Título: BRA quer bancos como acionistas
Autor: Barbosa, Mariana
Fonte: O Estado de São Paulo, 19/11/2007, Negocios, p. B14

Empresa negocia com bancos como ABN e Santander a conversão de uma dívida de US$ 76 milhões em ações

A companhia aérea BRA, que suspendeu as operações no dia 7 e acumula dívidas de US$ 100 milhões, negocia com bancos credores uma saída para sua crise. Dentre os principais bancos credores estão o ABN Amro e o Santander, segundo fontes do mercado financeiro.

Uma outra fonte próxima à companhia revela que o modelo financeiro que está em negociação consiste na transformação de uma dívida de US$ 76 milhões com os bancos em participação acionária. Os bancos se tornariam sócios por meio de um fundo de investimentos, com a perspectiva de vender essa participação em uma oferta pública inicial de ações.

A empresa deve ainda US$ 20 milhões para empresas de leasing, Shell, BR Distribuidora e Infraero e tenta renegociar o pagamento dessas dívidas em três ou quatro meses.

A operação de conversão de dívida em ações resultaria em um aumento do capital social da empresa, com a diluição da participação dos sócios. Se as negociações forem adiante, os irmãos Humberto e Walter Folegatti, fundadores da empresa, poderiam ficar com menos de 1% do capital total. Hoje, os Folegatti detêm 80% do capital votante e o fundo Brazil Air Partners (BAP), que reúne sete fundos de investimentos estrangeiros, os 20% restantes.

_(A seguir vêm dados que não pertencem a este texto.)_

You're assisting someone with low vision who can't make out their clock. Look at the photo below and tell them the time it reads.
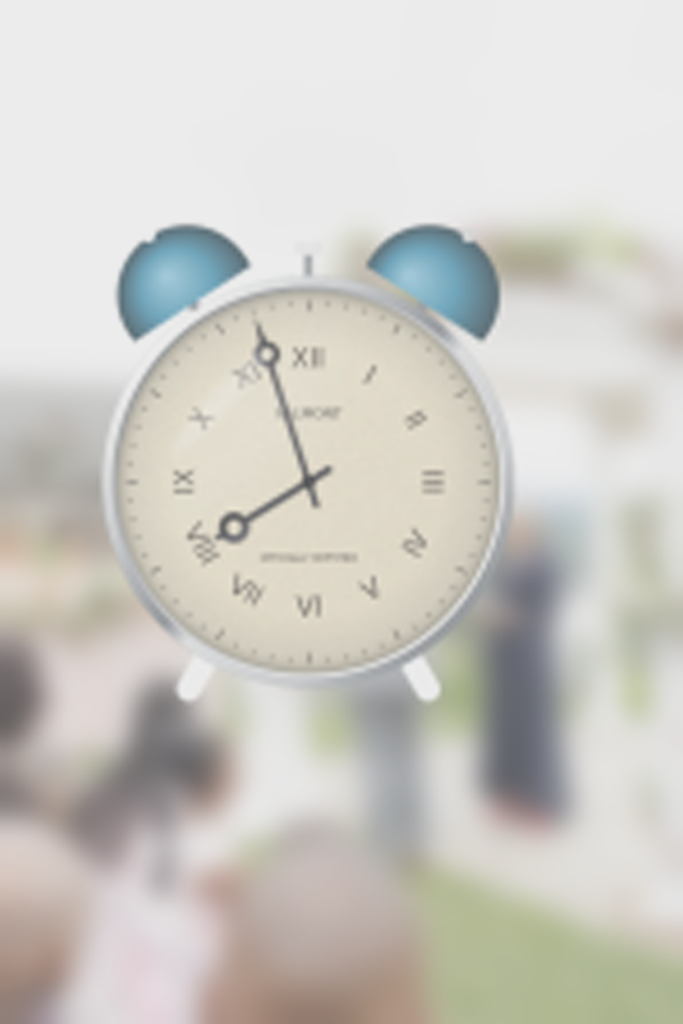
7:57
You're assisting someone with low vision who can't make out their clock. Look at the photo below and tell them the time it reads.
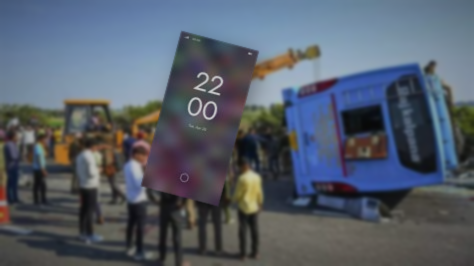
22:00
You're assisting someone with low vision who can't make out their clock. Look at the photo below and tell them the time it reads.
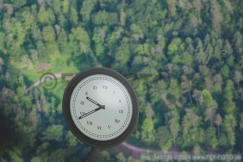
9:39
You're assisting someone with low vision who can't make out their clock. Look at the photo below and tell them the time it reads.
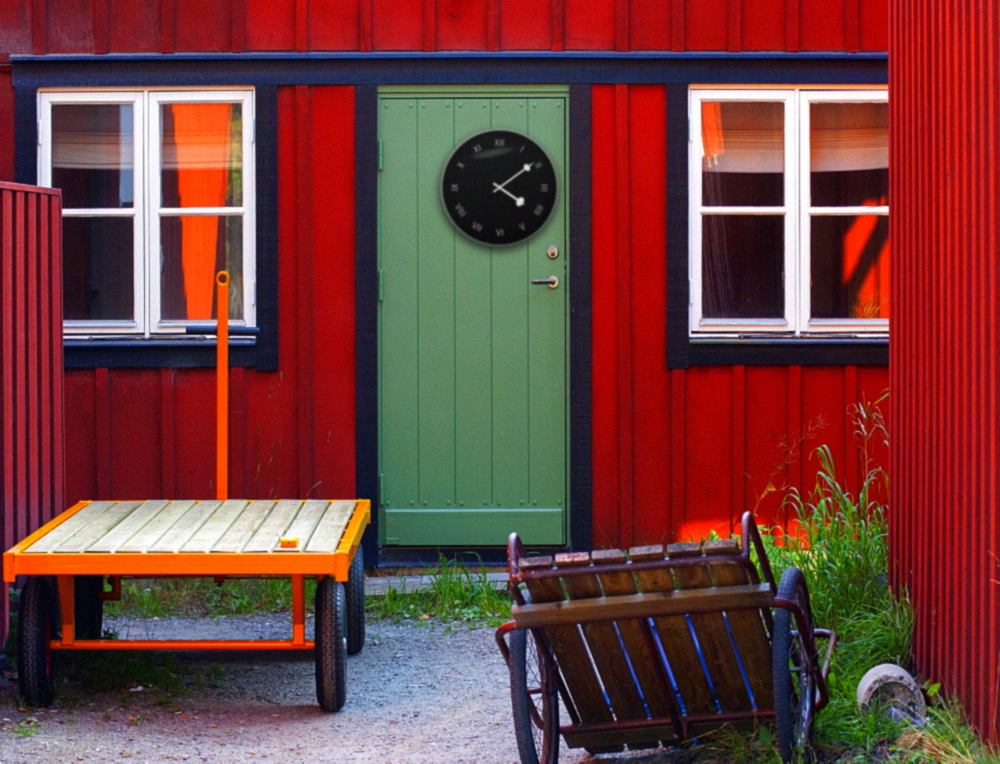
4:09
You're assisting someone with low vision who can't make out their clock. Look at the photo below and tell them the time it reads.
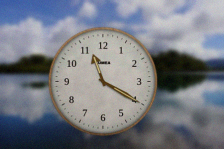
11:20
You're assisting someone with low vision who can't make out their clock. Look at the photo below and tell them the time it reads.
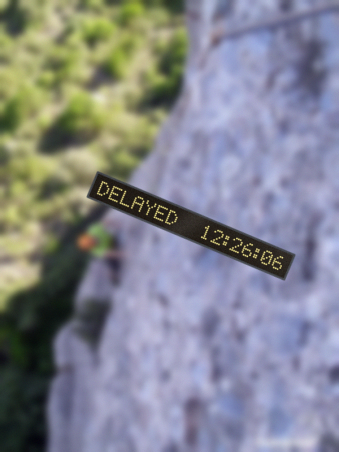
12:26:06
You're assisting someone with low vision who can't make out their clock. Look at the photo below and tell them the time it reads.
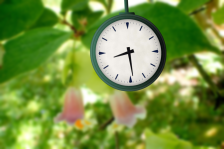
8:29
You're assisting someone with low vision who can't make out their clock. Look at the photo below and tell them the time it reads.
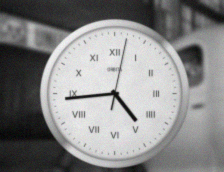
4:44:02
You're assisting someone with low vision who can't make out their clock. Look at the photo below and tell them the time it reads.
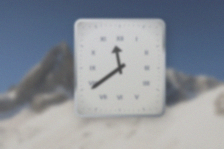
11:39
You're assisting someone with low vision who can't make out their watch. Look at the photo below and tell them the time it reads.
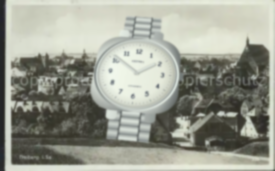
1:51
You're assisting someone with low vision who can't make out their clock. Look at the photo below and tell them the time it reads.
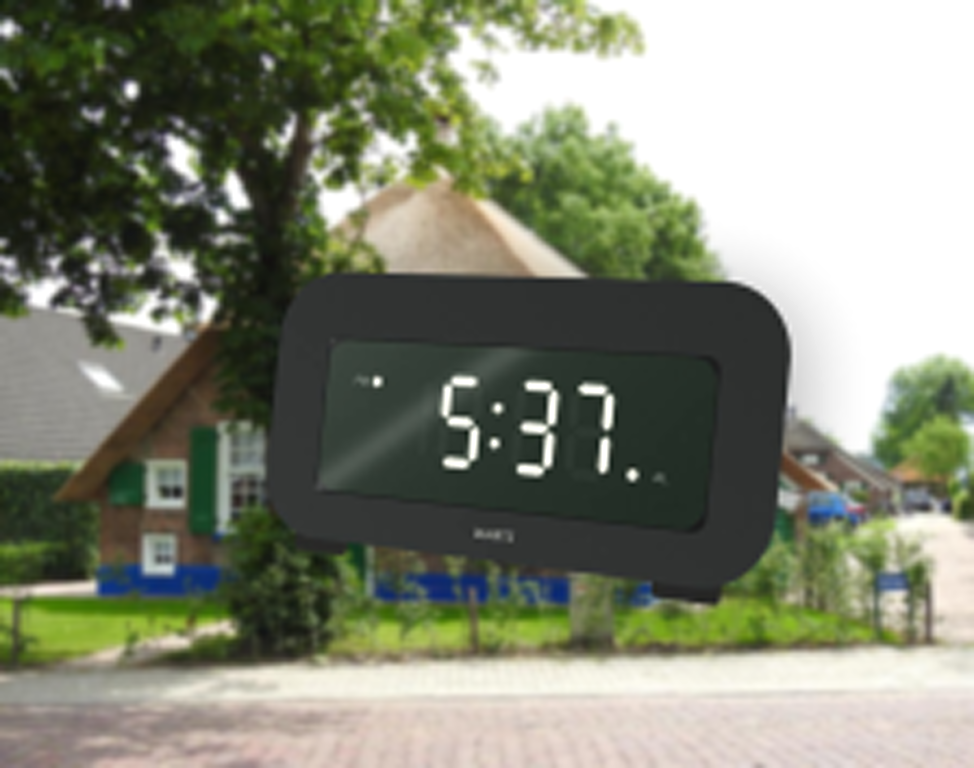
5:37
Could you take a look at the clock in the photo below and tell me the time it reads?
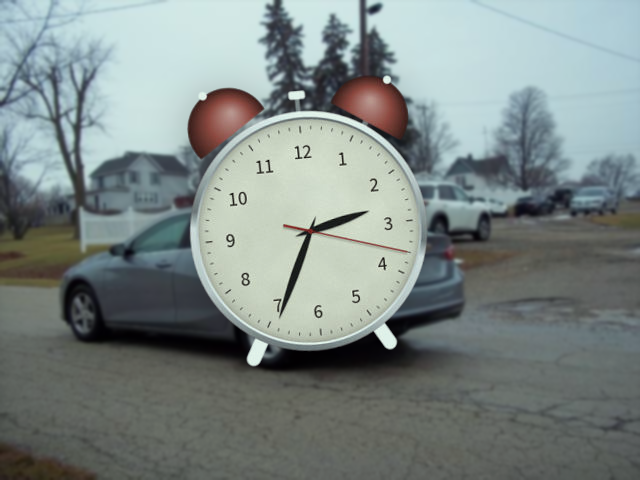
2:34:18
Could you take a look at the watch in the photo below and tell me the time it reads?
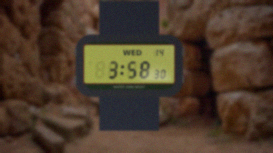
3:58
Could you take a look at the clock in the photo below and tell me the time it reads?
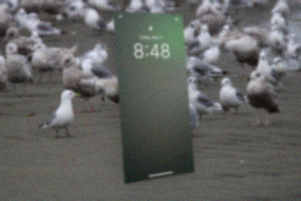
8:48
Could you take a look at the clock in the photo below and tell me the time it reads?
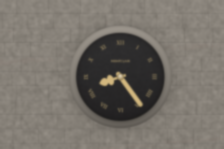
8:24
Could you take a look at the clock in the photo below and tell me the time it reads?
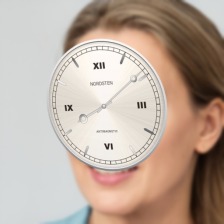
8:09
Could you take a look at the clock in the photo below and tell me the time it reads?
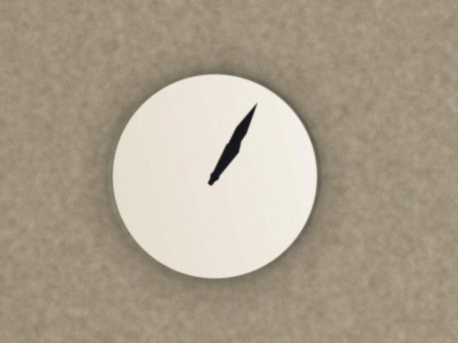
1:05
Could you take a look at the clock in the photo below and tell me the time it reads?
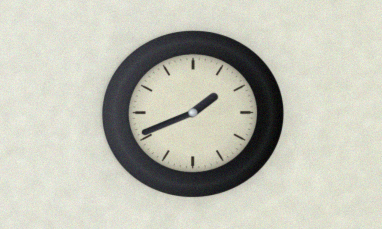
1:41
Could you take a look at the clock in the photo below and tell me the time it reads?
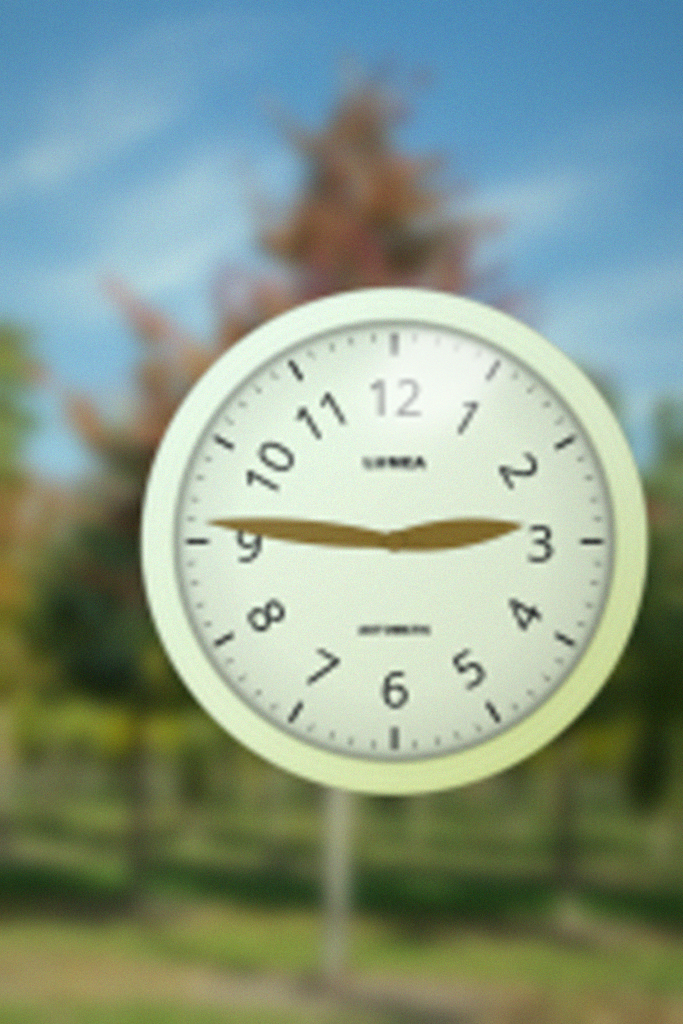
2:46
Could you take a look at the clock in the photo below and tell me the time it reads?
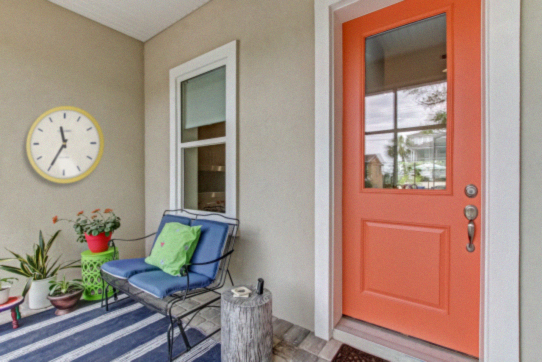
11:35
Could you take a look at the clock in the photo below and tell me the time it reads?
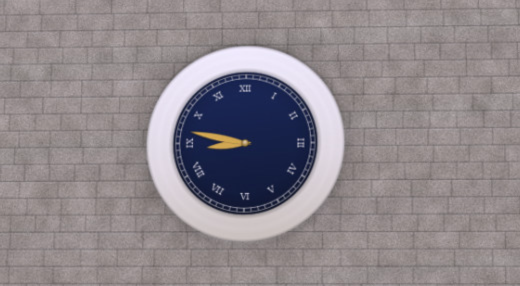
8:47
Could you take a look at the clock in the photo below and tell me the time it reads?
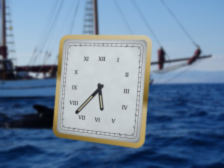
5:37
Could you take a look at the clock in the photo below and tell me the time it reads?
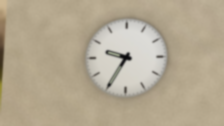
9:35
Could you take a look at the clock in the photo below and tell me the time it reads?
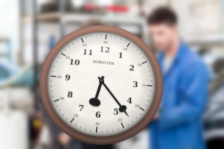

Depois de praticamente lavarem as mãos, os sócios estrangeiros do BAP hoje estão juntos com os Folegatti na busca de uma saída honrosa para a empresa. O investidor e ex-presidente do Banco Central Armínio Fraga, que por meio de um fundo da Gávea Investimentos no exterior detém menos de 3% do Brazil Air Partners, está particularmente empenhado em encontrar uma solução.

Se a negociação for bem sucedida, a BRA desistirá da possibilidade de entrar em recuperação judicial, apesar de já ter até contratado o escritório de advocacia Felsberg & Associados. A avaliação é de que a recuperação judicial é demorada e onerosa, por isso a preferência por um acordo extrajudicial com credores.

Além de escalonar as dívidas com bancos, faz parte da negociação uma injeção de US$ 35 milhões para retomar as operações de forma bastante modesta e quitar as dívidas com fornecedores. Na esperança de que as negociações avancem, na quarta-feira a BRA revogou o aviso prévio de 300 funcionários, de um total de 1.100 que tinham sido dispensados no dia 7. O grupo que teve o aviso prévio revogado é formado por 100 comissários, 50 pilotos e 150 funcionários administrativos e de aeroporto - o necessário para manter uma operação enxuta.

Pelo modelo de negócios que está sendo desenhado pelos sócios, a BRA voltaria completamente reformulada. A intenção é dar seqüência ao pedido de aviões da Embraer, dispensar os Boeings alugados que hoje fazem parte da frota e focar a operação em cidades de média densidade. Pelo cronograma da encomenda feita à Embraer, dependente de um financiamento ainda não assegurado pelo BNDES, os primeiros jatos chegariam em agosto de 2008.